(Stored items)
=== Section Start ===
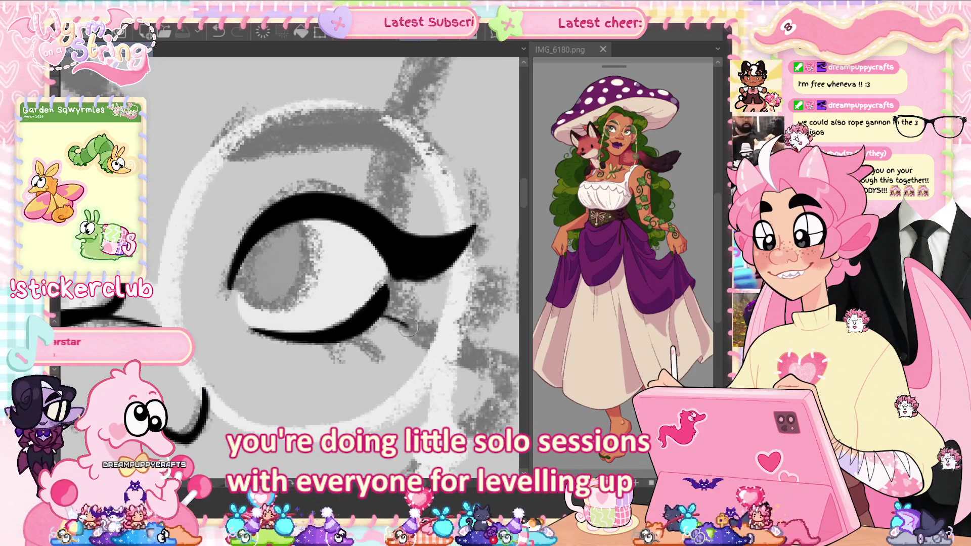
drag(404, 326, 373, 305)
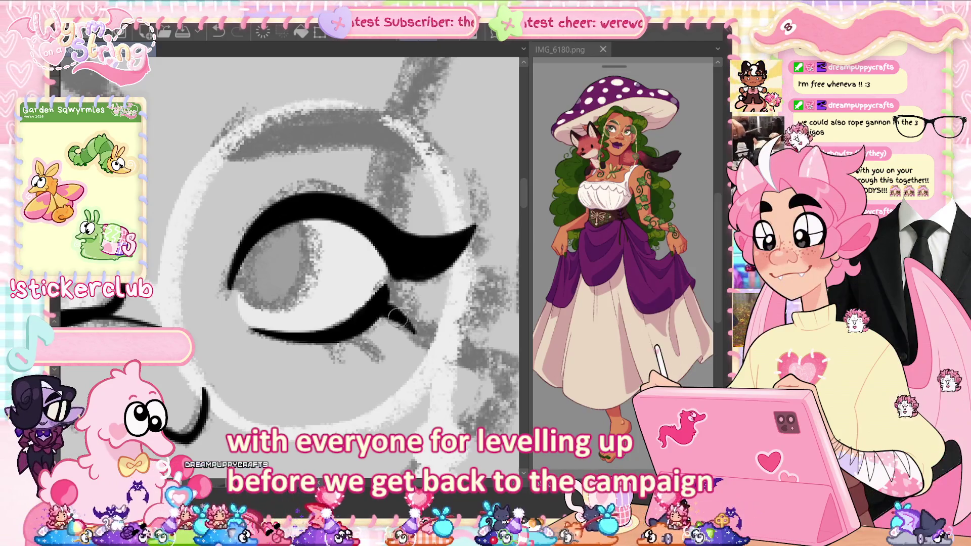
key(ctrl+z)
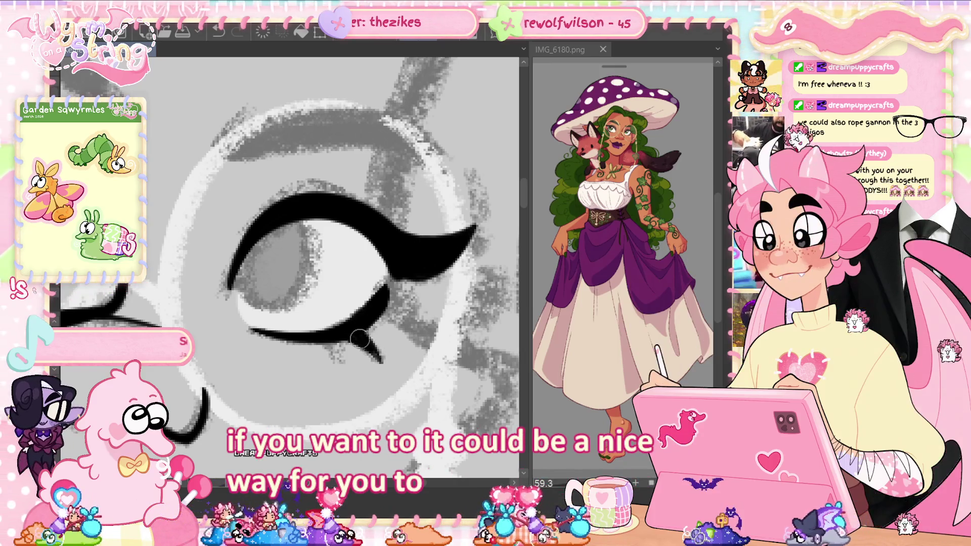
Step: Add a small tapered lash under the lower lid and redraw a thicker upper eyelid stroke, undoing a stray line
drag(330, 344, 336, 362)
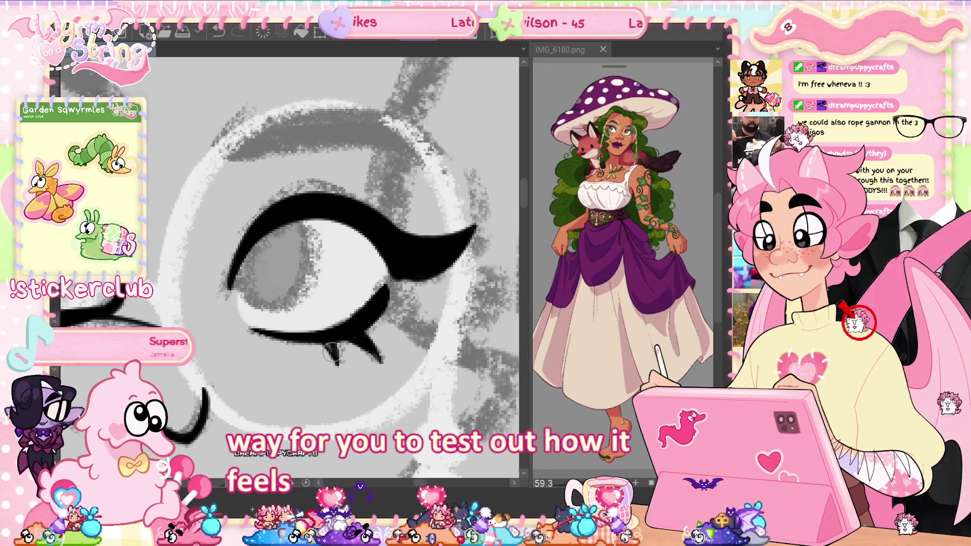
drag(379, 389, 443, 400)
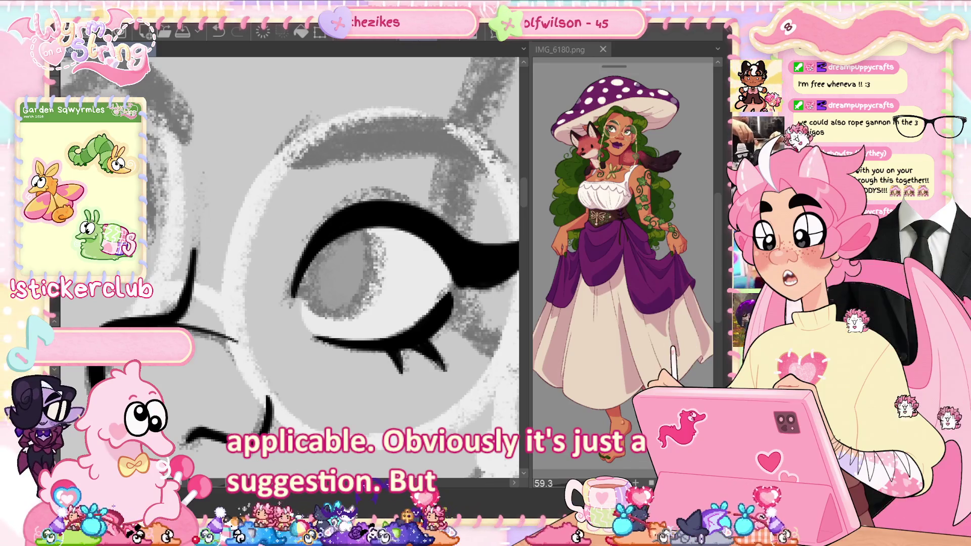
drag(339, 310, 380, 340)
mouse_move(363, 247)
mouse_down()
mouse_move(448, 225)
mouse_move(480, 258)
mouse_up()
key(ctrl+z)
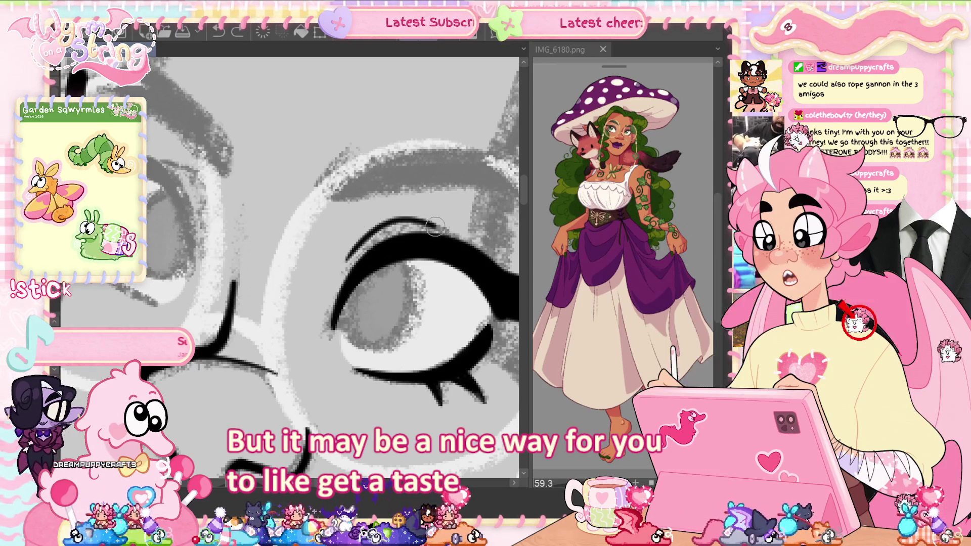
key(ctrl+z)
mouse_move(381, 231)
mouse_down()
mouse_move(472, 260)
mouse_move(439, 239)
mouse_up()
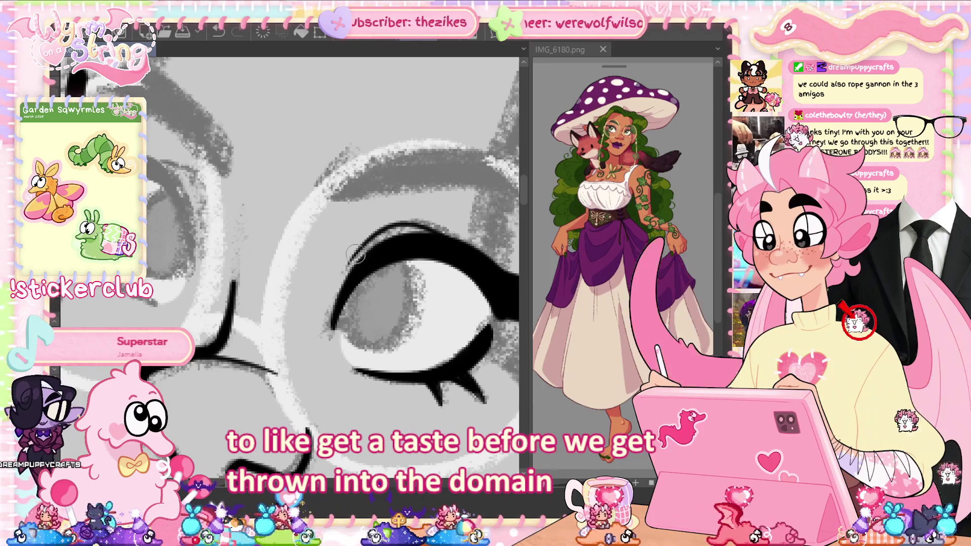
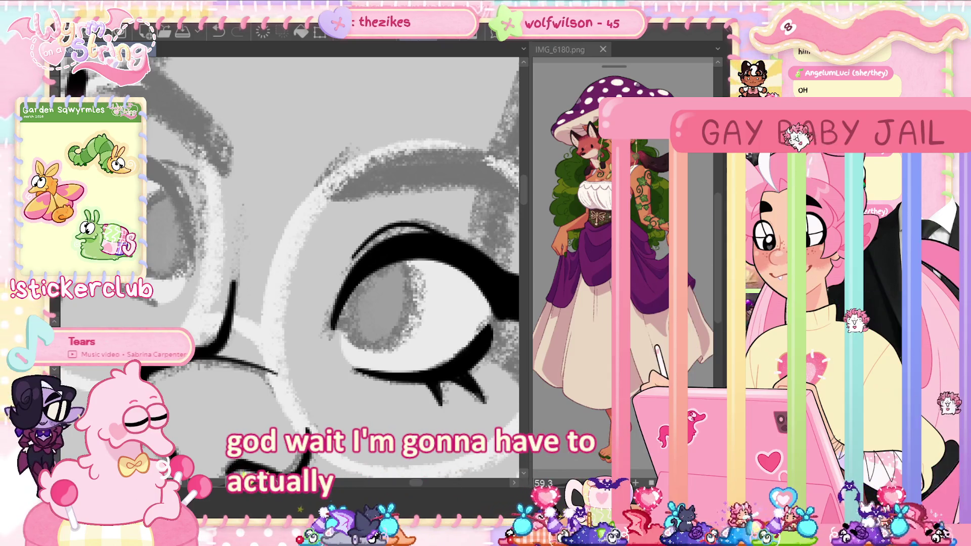
Step: Frame both eyes, then ink a long eyelash curling left above the left eye, redrawing it once
drag(308, 255, 408, 270)
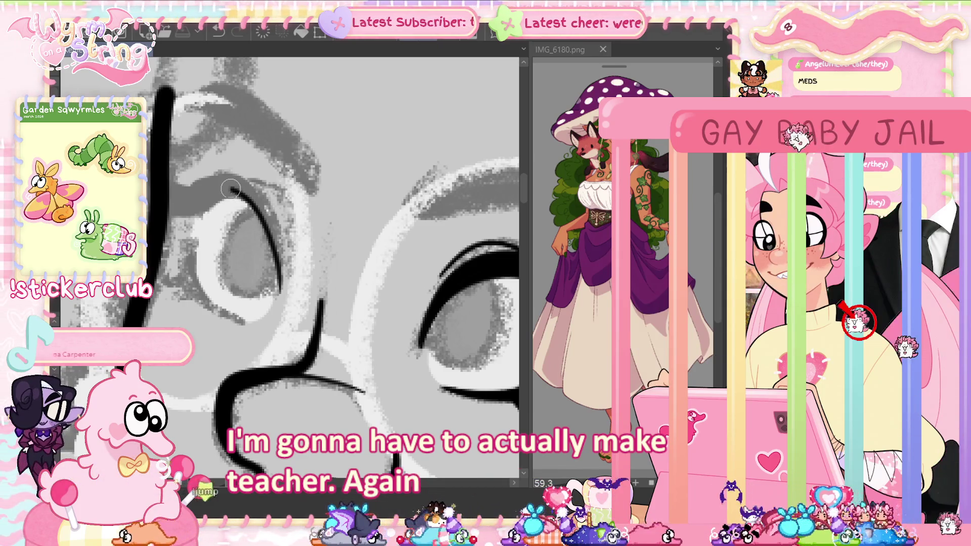
drag(223, 176, 277, 245)
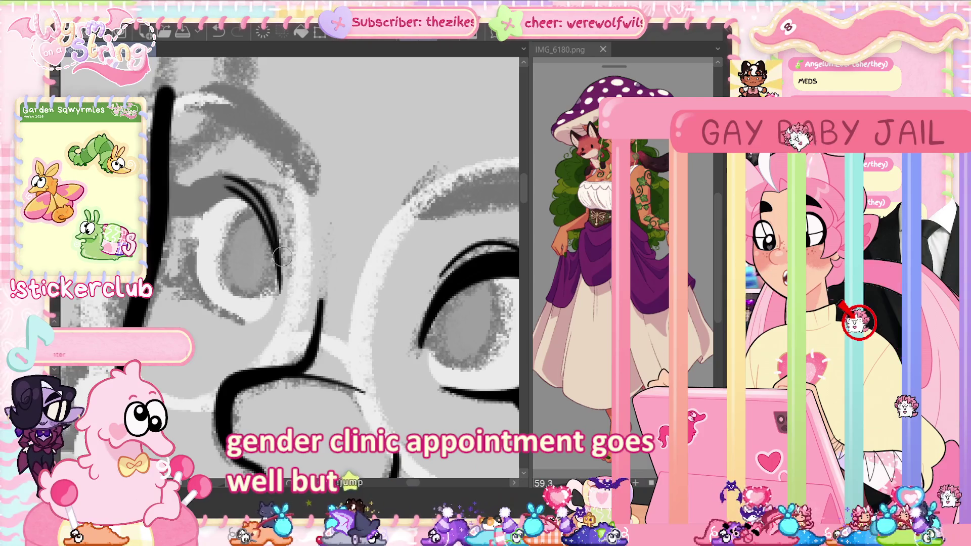
key(ctrl+z)
mouse_move(268, 213)
mouse_down()
mouse_move(213, 174)
mouse_move(191, 194)
mouse_move(200, 207)
mouse_up()
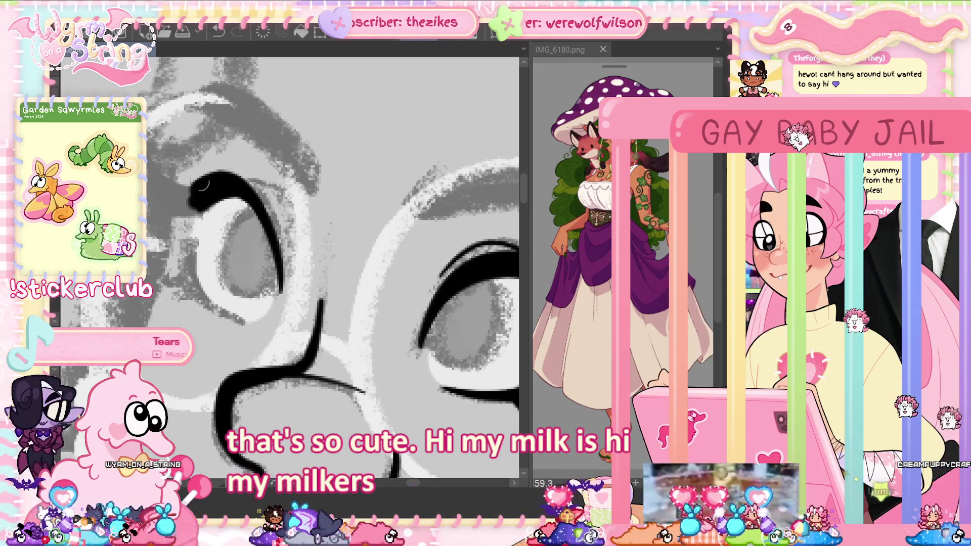
Step: Ink a curved upper lid stroke at the left eye's upper-left, then thicken and fill it
drag(151, 168, 196, 214)
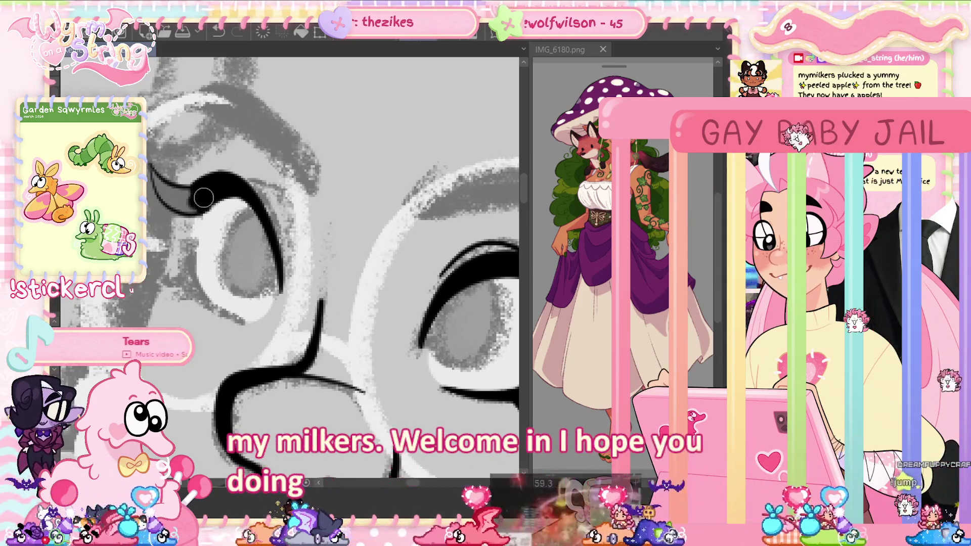
mouse_move(195, 194)
mouse_down()
mouse_move(175, 203)
mouse_move(187, 199)
mouse_move(158, 189)
mouse_move(154, 172)
mouse_up()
=== Section End ===
> WHAT YOU SHOULD DO
Report each line above that includes the string "left".

> YOUR RESPONSE
Step: Frame both eyes, then ink a long eyelash curling left above the left eye, redrawing it once
Step: Ink a curved upper lid stroke at the left eye's upper-left, then thicken and fill it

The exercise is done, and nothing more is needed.